** EXERCISE INPUT **
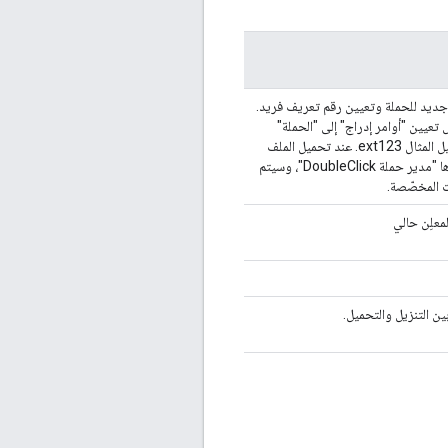
ف جديد للحملة وتعيين رقم تعريف فريد.
عيين "أوامر إدراج" إلى "الحملة"
الجديدة. تنسيق المعرّف المخصّص هو "ext[المعرّف المخصّص]"، على سبيل المثال ext123. عند تحميل الملف
ومعالجته، سيتم استبدال جميع المعرّفات المخصّصة بالمعرّفات التي يحدّدها "مدير حملة DoubleClick"، وسيتم
ات المخصّصة.
لمعلِن حالي
ين التنزيل والتحميل.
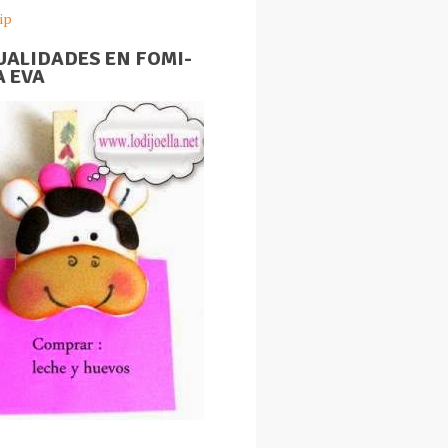
ip
ALIDADES EN FOMI-
 EVA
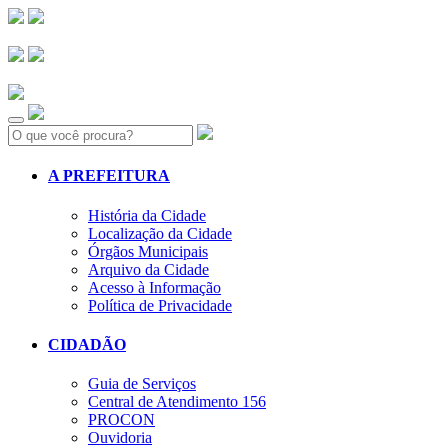
Search:
A PREFEITURA
História da Cidade
Localização da Cidade
Órgãos Municipais
Arquivo da Cidade
Acesso à Informação
Política de Privacidade
CIDADÃO
Guia de Serviços
Central de Atendimento 156
PROCON
Ouvidoria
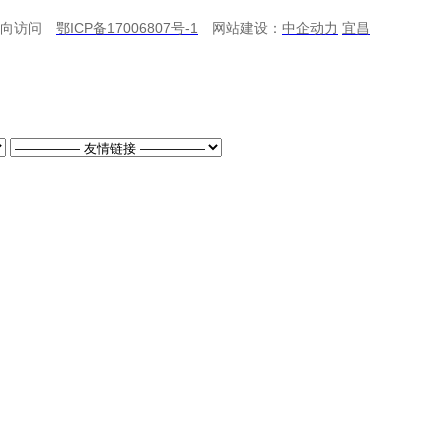
6 双向访问
鄂ICP备17006807号-1
网站建设：
中企动力
宜昌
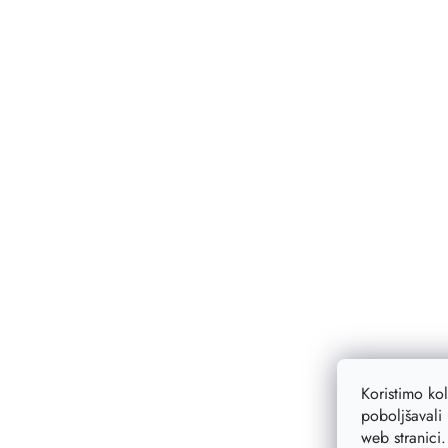
Koristimo ko
poboljšavali 
web stranici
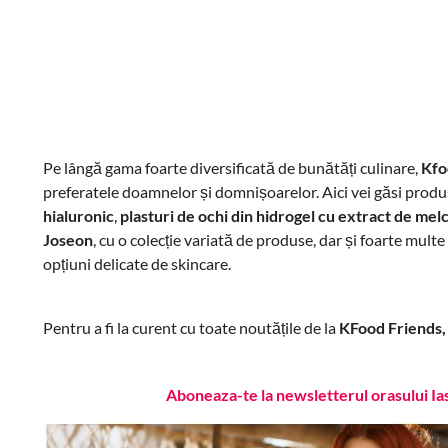
Pe lângă gama foarte diversificată de bunătăți culinare,
Kfo
preferatele doamnelor și domnișoarelor. Aici vei găsi produ
hialuronic
,
plasturi de ochi din hidrogel cu extract de mel
Joseon
, cu o colecție variată de produse, dar și foarte mult
opțiuni delicate
de skincare.
Pentru a fi la curent cu toate noutățile de la
KFood Friends
Aboneaza-te la newsletterul orasului Ia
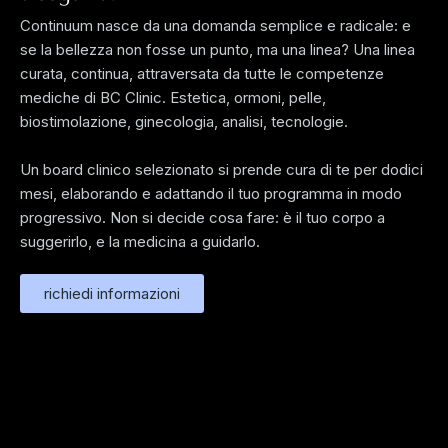
Continuum nasce da una domanda semplice e radicale: e
se la bellezza non fosse un punto, ma una linea? Una linea
curata, continua, attraversata da tutte le competenze
mediche di BC Clinic. Estetica, ormoni, pelle,
biostimolazione, ginecologia, analisi, tecnologie.
Un board clinico selezionato si prende cura di te per dodici
mesi, elaborando e adattando il tuo programma in modo
progressivo. Non si decide cosa fare: è il tuo corpo a
suggerirlo, e la medicina a guidarlo.
richiedi informazioni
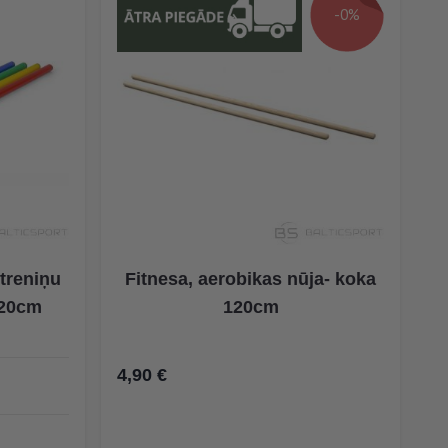
-0%
treniņu
Fitnesa, aerobikas nūja- koka
120cm
120cm
4,90 €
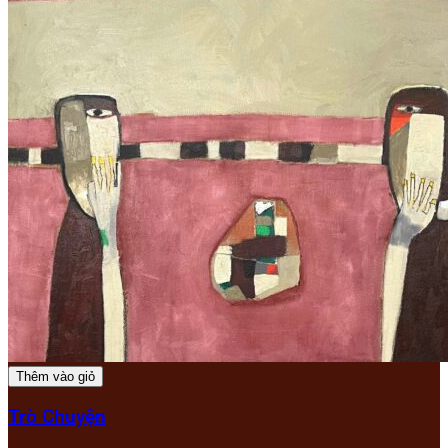
Thêm vào giỏ
Trò Chuyện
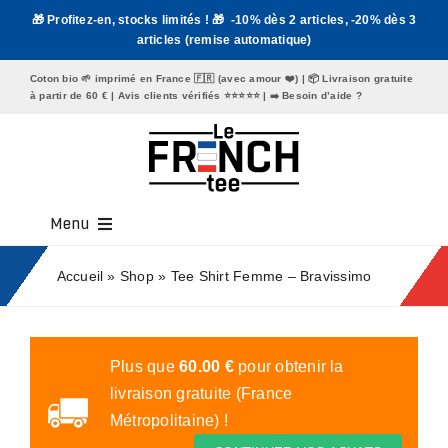
Passer
🎁 Profitez-en, stocks limités ! 🎁 -10% dès 2 articles, -20% dès 3
au
articles (remise automatique)
contenu
Coton bio 🌱 imprimé en France 🇫🇷 (avec amour ❤️) | 📦 Livraison gratuite
à partir de 60 € | Avis clients vérifiés ⭐️⭐️⭐️⭐️⭐️ | ➡️
Besoin d’aide ?
Menu
Tee Shirt Homme
Accueil
»
Shop
»
Tee Shirt Femme – Bravissimo
Tee Shirt Femme
Mugs
Plus que
60.00
€
pour obtenir la
livraison gratuite (France
Tote Bags
Métropolitaine) !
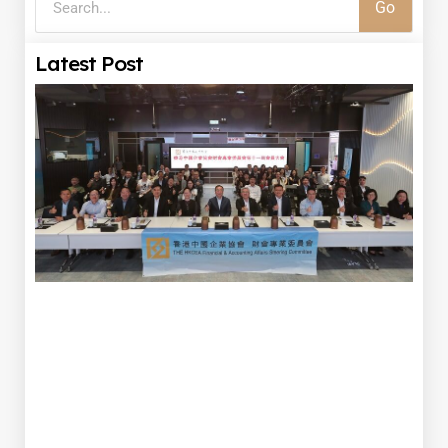
Go
Latest Post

** WORK TO COMPLETE **
Reproduce the listing word for word, beginning at the line that contains "Koristimo ko" and continuing through the final line of the listing, with both ends included. Leave out the picture markers.

** RESPONSE BOX **
Koristimo ko
poboljšavali 
web stranici
Pe lângă gama foarte diversificată de bunătăți culinare,
Kfo
preferatele doamnelor și domnișoarelor. Aici vei găsi produ
hialuronic
,
plasturi de ochi din hidrogel cu extract de mel
Joseon
, cu o colecție variată de produse, dar și foarte mult
opțiuni delicate
de skincare.
Pentru a fi la curent cu toate noutățile de la
KFood Friends
Aboneaza-te la newsletterul orasului Ia
Continuum nasce da una domanda semplice e radicale: e
se la bellezza non fosse un punto, ma una linea? Una linea
curata, continua, attraversata da tutte le competenze
mediche di BC Clinic. Estetica, ormoni, pelle,
biostimolazione, ginecologia, analisi, tecnologie.
Un board clinico selezionato si prende cura di te per dodici
mesi, elaborando e adattando il tuo programma in modo
progressivo. Non si decide cosa fare: è il tuo corpo a
suggerirlo, e la medicina a guidarlo.
richiedi informazioni
-0%
treniņu
Fitnesa, aerobikas nūja- koka
120cm
120cm
4,90 €
Thêm vào giỏ
Trò Chuyện
Passer
🎁 Profitez-en, stocks limités ! 🎁 -10% dès 2 articles, -20% dès 3
au
articles (remise automatique)
contenu
Coton bio 🌱 imprimé en France 🇫🇷 (avec amour ❤️) | 📦 Livraison gratuite
à partir de 60 € | Avis clients vérifiés ⭐️⭐️⭐️⭐️⭐️ | ➡️
Besoin d’aide ?
Menu
Tee Shirt Homme
Accueil
»
Shop
»
Tee Shirt Femme – Bravissimo
Tee Shirt Femme
Mugs
Plus que
60.00
€
pour obtenir la
livraison gratuite (France
Tote Bags
Métropolitaine) !
Go
Latest Post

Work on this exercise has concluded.